Firecrawl

class Firecrawl:
Firecrawl allows you to turn entire websites into LLM-ready markdown. Parameters:
  • api_key (Optional[str]): API key for authenticating with the Firecrawl API.
  • api_url (Optional[str]): Base URL for the Firecrawl API.
  • References:
  • https: //docs.firecrawl.dev/introduction

init

def __init__(
    self,
    api_key: Optional[str] = None,
    api_url: Optional[str] = None
):

crawl

def crawl(
    self,
    url: str,
    params: Optional[Dict[str, Any]] = None,
    **kwargs: Any
):
Crawl a URL and all accessible subpages.
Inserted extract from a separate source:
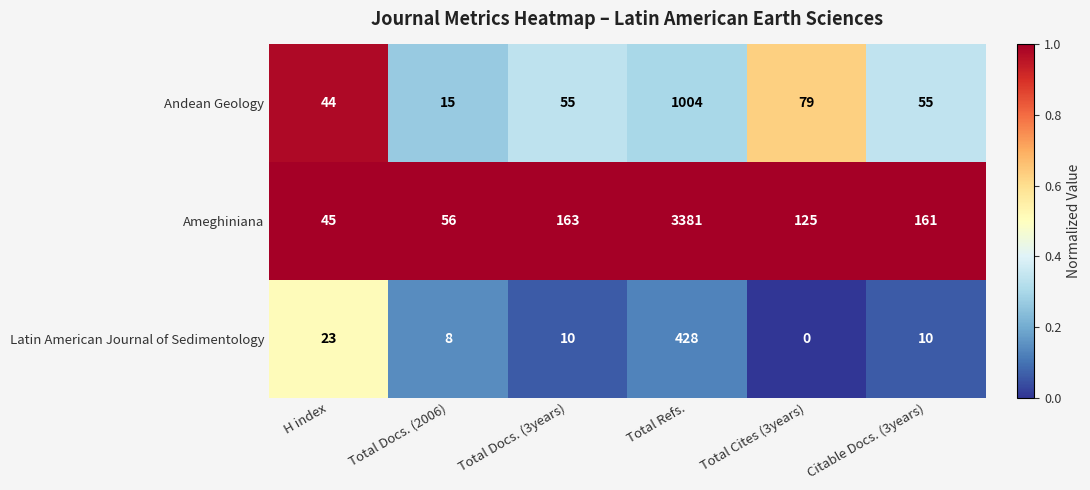

The value of Latin American Journal of Sedimentology at Total Cites (3years) is -224. True or false?

False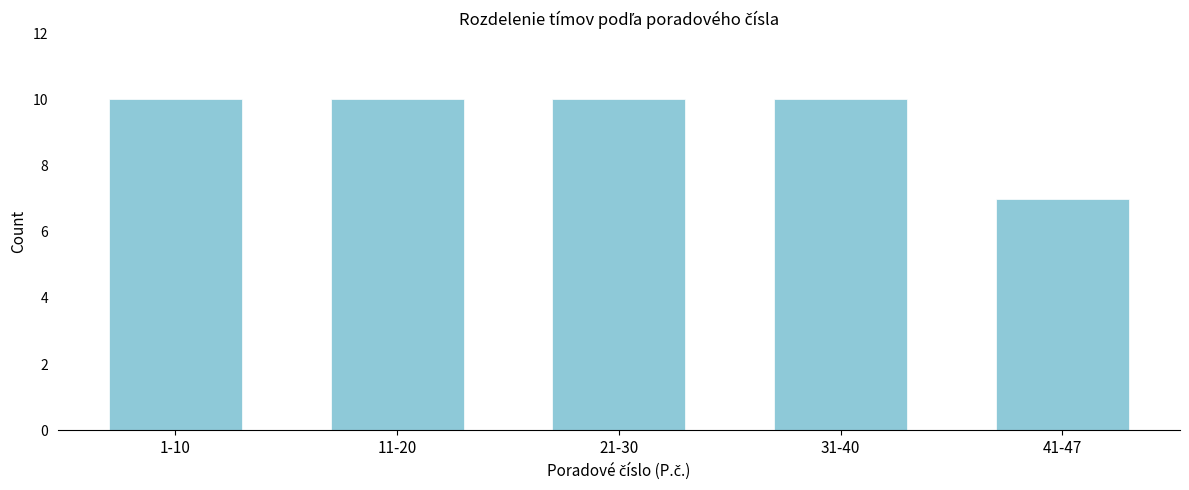

Reading right to left, list all the values displayed in this chart.

41-47=7	31-40=10	21-30=10	11-20=10	1-10=10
Customize the crawl by setting different parameters, and receive the full response or a job ID based on the specified options. Parameters:
  • url (str): The URL to crawl.
  • params (Optional[Dict[str, Any]]): Additional parameters for the crawl request. Defaults to None. **kwargs (Any): Additional keyword arguments, such as poll_interval, idempotency_key.
Returns: Any: The crawl job ID or the crawl results if waiting until completion.

check_crawl_job

def check_crawl_job(self, job_id: str):
Check the status of a crawl job. Parameters:
  • job_id (str): The ID of the crawl job.
Returns: Dict: The response including status of the crawl job.

scrape

def scrape(self, url: str, params: Optional[Dict[str, str]] = None):
To scrape a single URL. This function supports advanced scraping by setting different parameters and returns the full scraped data as a dictionary. Reference: https://docs.firecrawl.dev/advanced-scraping-guide Parameters:
  • url (str): The URL to read.
  • params (Optional[Dict[str, str]]): Additional parameters for the scrape request.
Returns: Dict[str, str]: The scraped data.

structured_scrape

def structured_scrape(self, url: str, response_format: BaseModel):
Use LLM to extract structured data from given URL. Parameters:
  • url (str): The URL to read.
  • response_format (BaseModel): A pydantic model that includes value types and field descriptions used to generate a structured response by LLM. This schema helps in defining the expected output format.
Returns: Dict: The content of the URL.

map_site

def map_site(self, url: str, params: Optional[Dict[str, Any]] = None):
Map a website to retrieve all accessible URLs. Parameters:
  • url (str): The URL of the site to map.
  • params (Optional[Dict[str, Any]]): Additional parameters for the map request. Defaults to None.
Returns: list: A list containing the URLs found on the site.